### Action item A
Answer these from the cardiac troponin text:
(i) Which enzyme was called the "early marker" of an acute myocardial infarction?
(ii) Over how many days were patients admitted for cardiac enzyme evaluation?
(iii) Which hashtag's spirit is the handy run-down meant to follow?
### Action item B
Could you carry the cardiac troponin text forward, starting right after its last sentence?

### Quoted passage
────

Cardiac Troponin: The basics from St. Emlyn’s

T E N N I S (3)

Do you remember when it took three days to ‘rule in’ or ‘rule out’ an acute myocardial infarction (AMI)?  When I was a medical student doing my first clinical attachments, I remember doing ward rounds on the CCU seeing patients with suspected AMI.  The way they were managed is a million miles from what we do now.  Back then, patients would have serial ECGs and then be admitted for cardiac enzyme evaluation over the course of the next 3 days.  We’d measure CK, AST and LDH.  ‘CK’ was the so-called ‘early marker’, which would rise early after the start of an AMI.  Today we use CK as a marker of skeletal muscle damage (e.g. rhabdomyolysis).  AST and LDH (today we think of these as liver function tests, I know) were the ‘late markers’ – and by late I really mean late – we might see a rise on days 2 and 3, for example.

Could you imagine for a second, in today’s world, ruling out AMI because their CK and LFTs were normal?  It’s completely unthinkable.  That’s how much cardiac troponin has changed our practice.  We rely on it so completely to diagnose AMI.  And yet, it’s one of the most misunderstood tests in medicine.  Given how much we use it, I guess we feel that we all should know lots about this test.  But doctors still have so many questions.  Here are just a few:

  • What is cardiac troponin?
  • Why is it a marker of AMI?
  • What else causes a raised troponin and how?
  • Should we be doing troponins at 3 hours, 6 hours, 12 hours?  What’s the difference and what’s the evidence?
  • What is a ‘delta troponin’?
  • What do you need to ‘rule in’ AMI?
  • How do you use cardiac troponin in patients with renal failure?

This is just a brief list.  With the research I do in this area and my experience developing protocols/guidelines, people get in touch to ask questions like this quite a lot.  There are loads of questions that people ask – but there are lots of themes in common.  We thought it was about time we produced a handy run down in the true spirit of #FOAMed.

────

Stored entries:
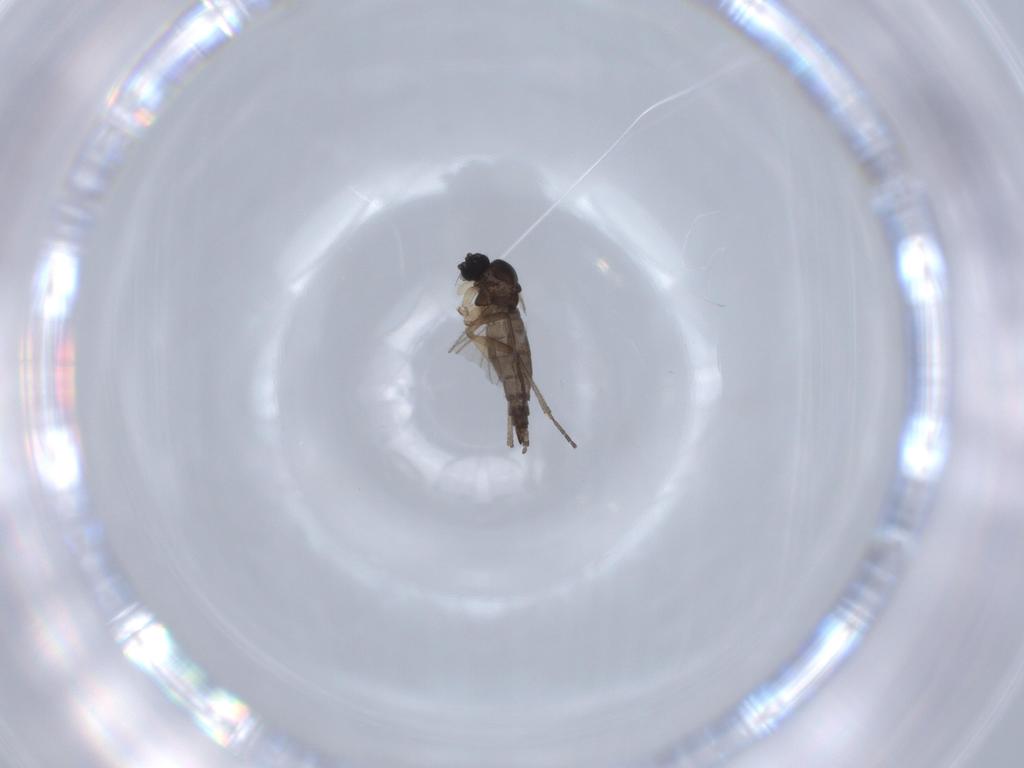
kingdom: Animalia
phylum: Arthropoda
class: Insecta
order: Diptera
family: Sciaridae
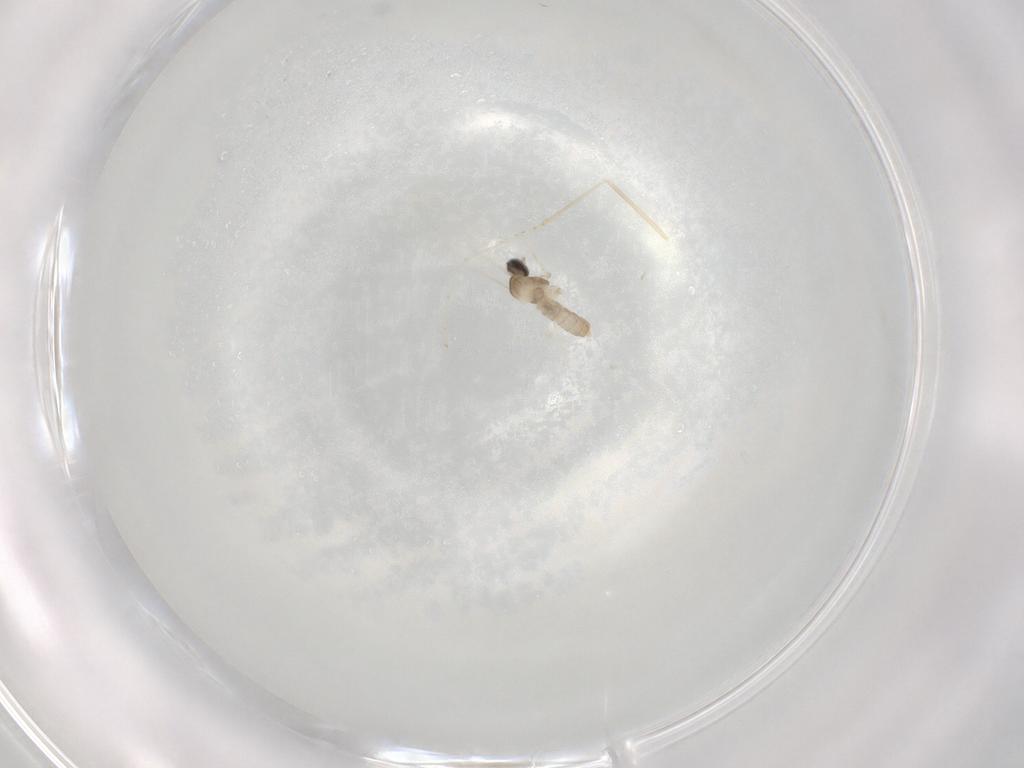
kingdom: Animalia
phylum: Arthropoda
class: Insecta
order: Diptera
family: Cecidomyiidae
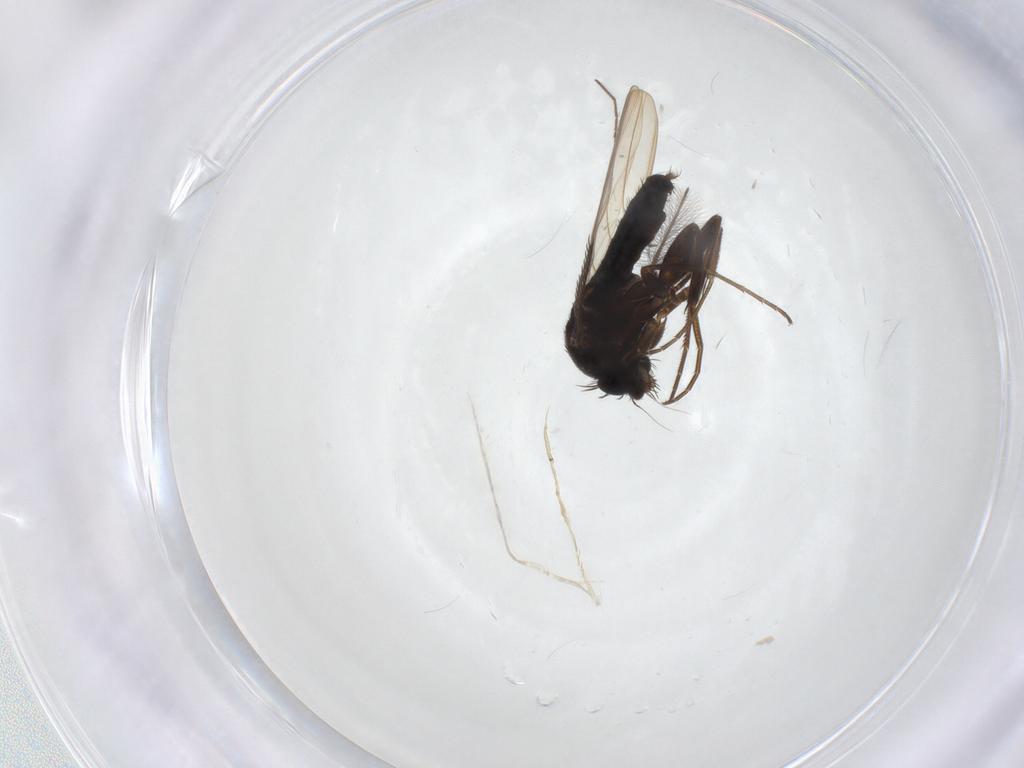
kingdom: Animalia
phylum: Arthropoda
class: Insecta
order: Diptera
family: Phoridae
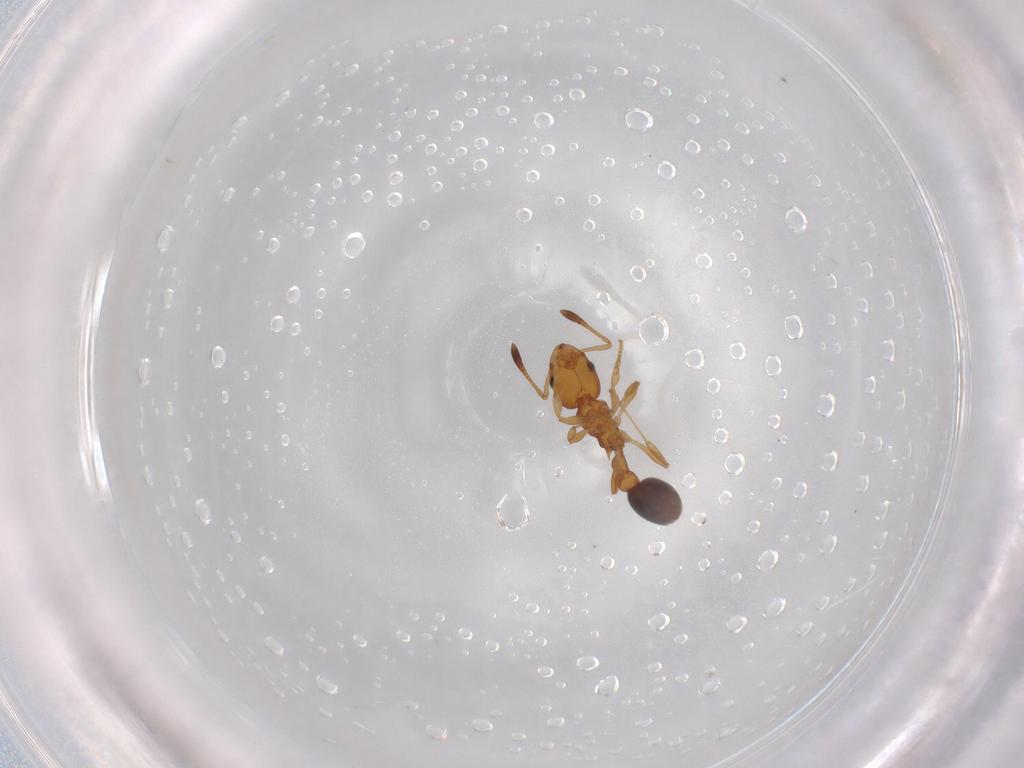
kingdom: Animalia
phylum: Arthropoda
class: Insecta
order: Hymenoptera
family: Formicidae
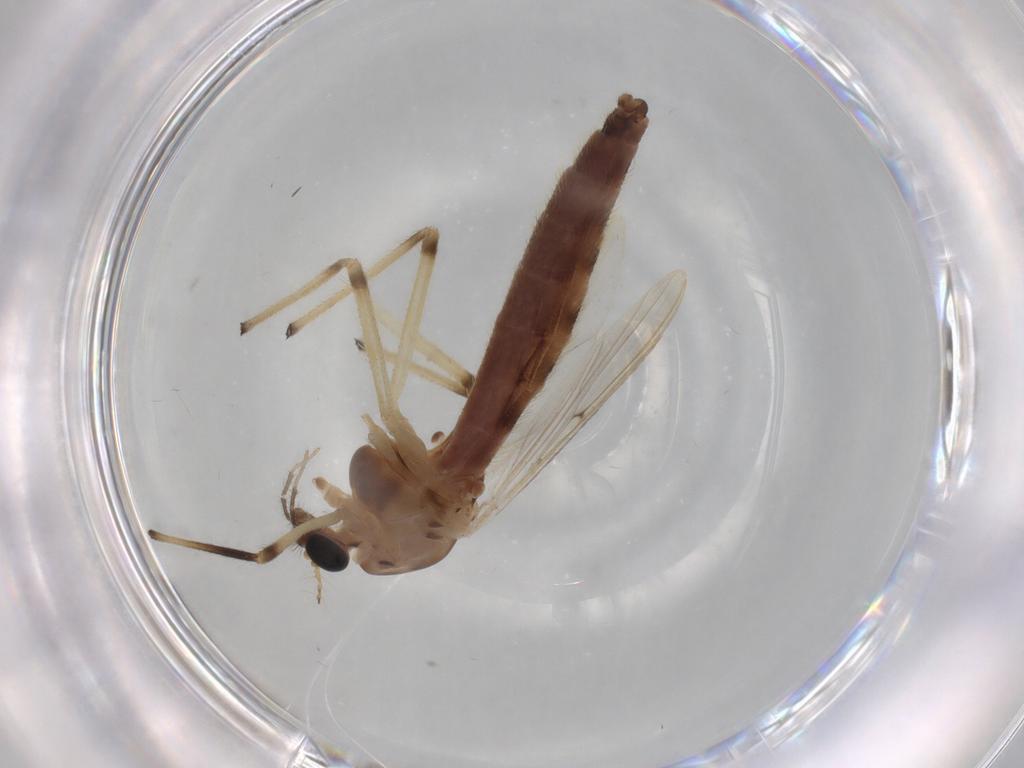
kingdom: Animalia
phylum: Arthropoda
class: Insecta
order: Diptera
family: Chironomidae
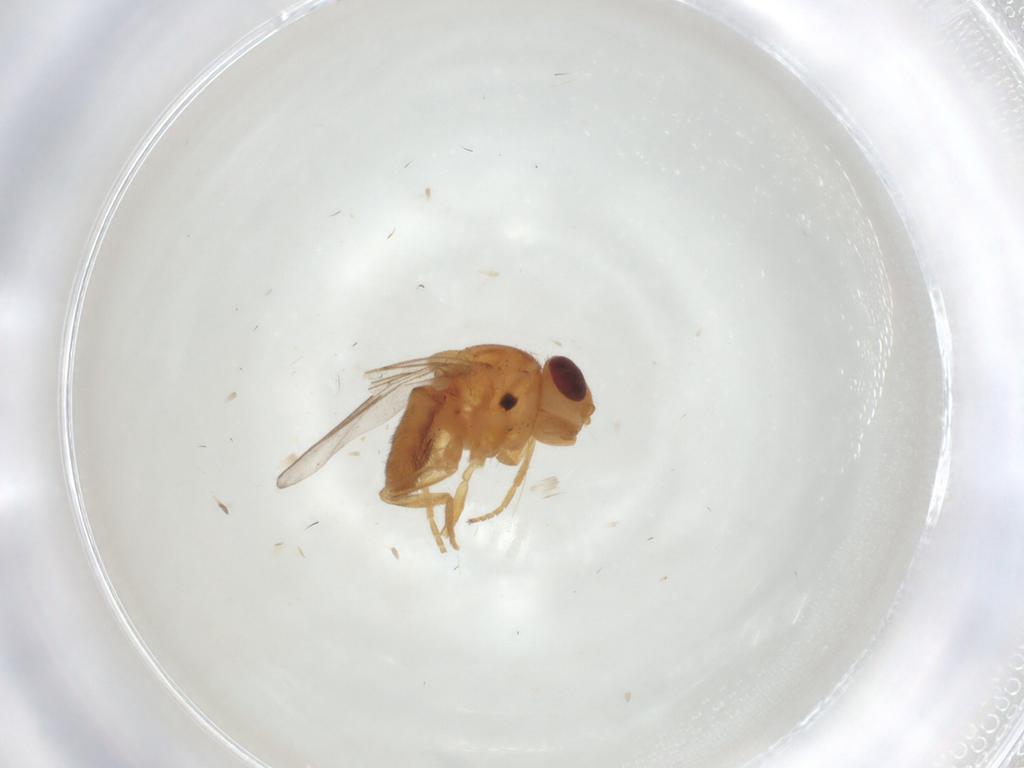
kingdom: Animalia
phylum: Arthropoda
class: Insecta
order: Diptera
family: Chloropidae
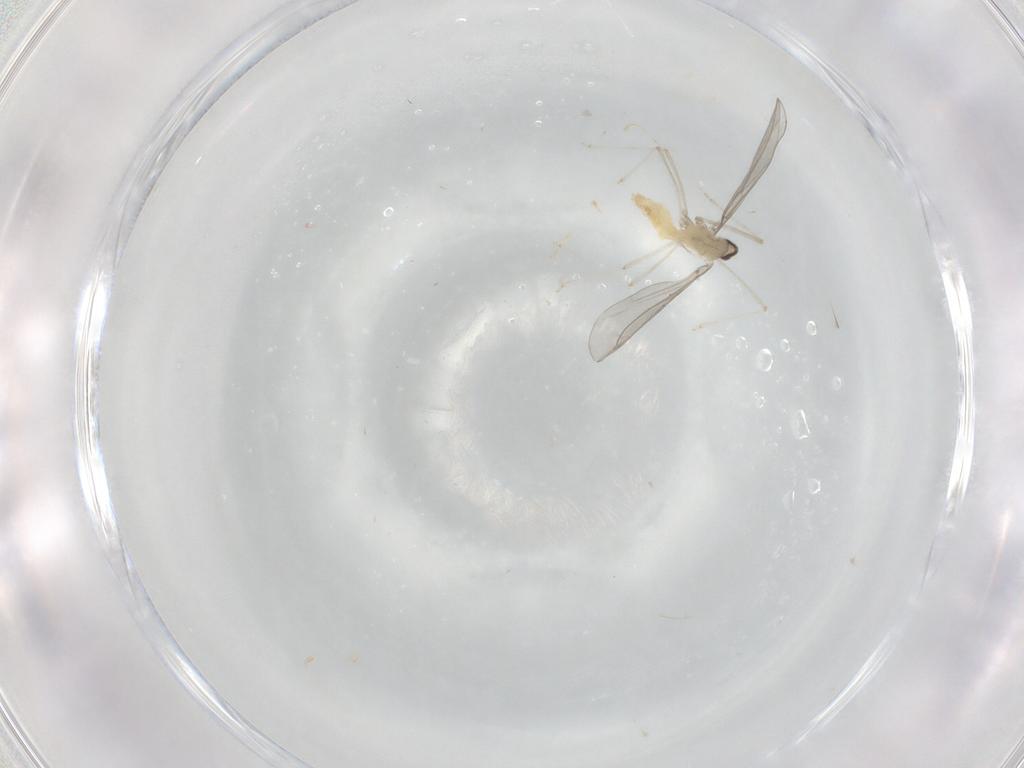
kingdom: Animalia
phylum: Arthropoda
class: Insecta
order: Diptera
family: Cecidomyiidae
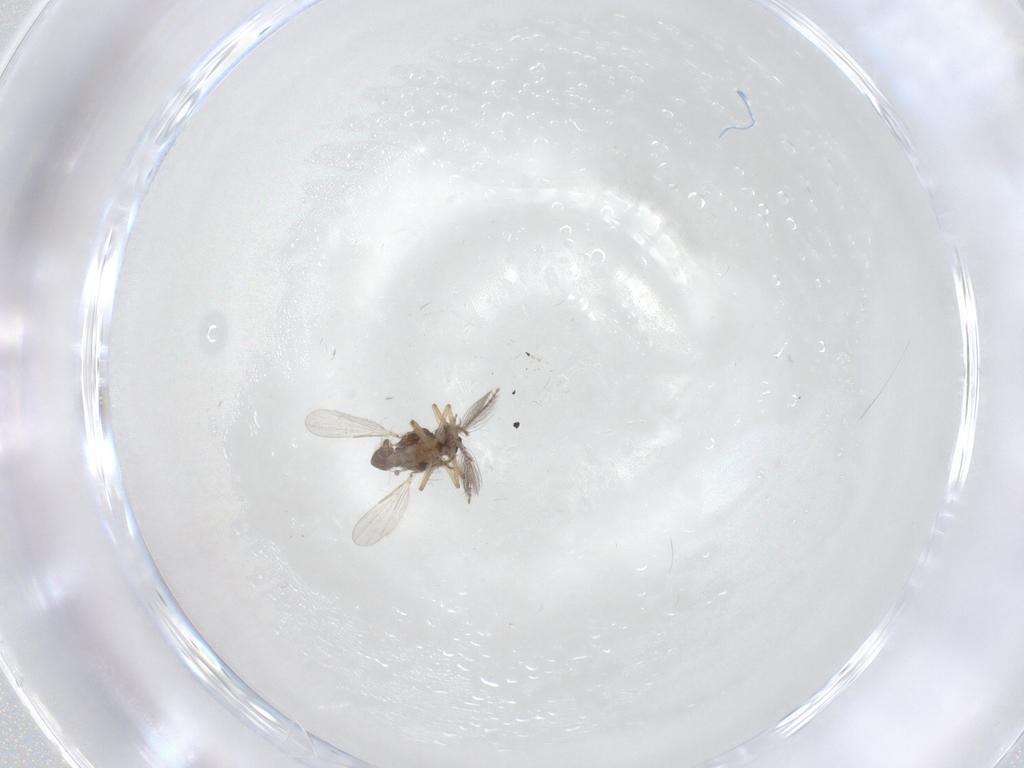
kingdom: Animalia
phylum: Arthropoda
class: Insecta
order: Diptera
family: Ceratopogonidae
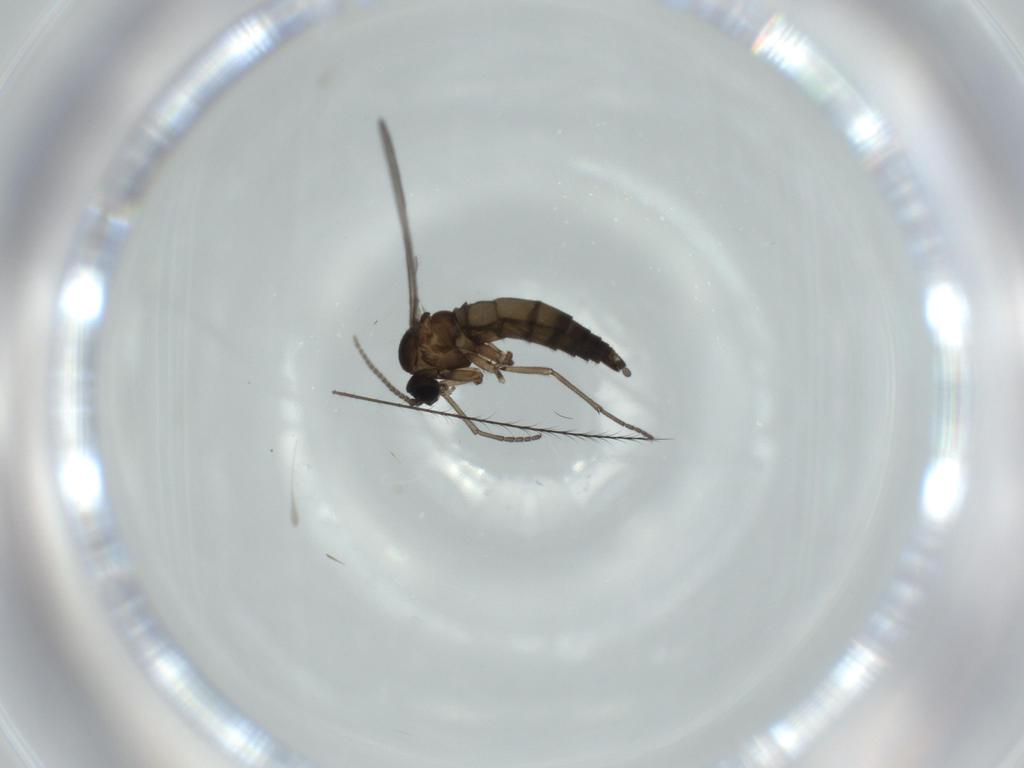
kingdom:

────

### Task answer A
(i) CK
(ii) 3 days
(iii) #FOAMed

### Task answer B
Take a listen to Part 1 of our troponin podcast.  While Simon and Iain have been prolifically churning out spectacular stuff for some time now, this is my debut on the St. Emlyn’s podcast.  I really enjoyed talking about troponin with Iain – and I hope we covered some useful stuff.

We’ll cover more in part 2, when we’ll move on to discussing high sensitivity troponins, what they are, how to use them and how to speak the troponin lingo.  Please get in touch if there’s anything we haven’t covered that you’d like us to, or if there’s anything you’d like us to elaborate on some more!

Rick

5 Comments

  1. srrezaie

    Hello Rick,
    So I want to be sure I am clear on what you were saying….specifically regarding the time between troponins.

    1. There have been slew of studies now (i.e. ASPECT, ADAPT, APACE) all looking at different troponin assays recommending 2 hours between testing. These patients of course were all TIMI = 0 and ECG with no new ischemic changes….or very low risk patients.

    2. The AHA/ACC recommends 6 – 8 hour testing between troponins in chest pain patients.

    3. So my specific question is this….does the AHA/ACC guidelines need to be updated to q2hours or are we supposed to be doing 6 hrs in patients who are not low risk?

    I realize the type of troponin assay you have will make a difference in this, but lets just say for arguments sake that a person has a contemporary or sensitive troponin assay. Not all institutions have the high sensitivity troponins yet… 😉 Great podcast, and great topic.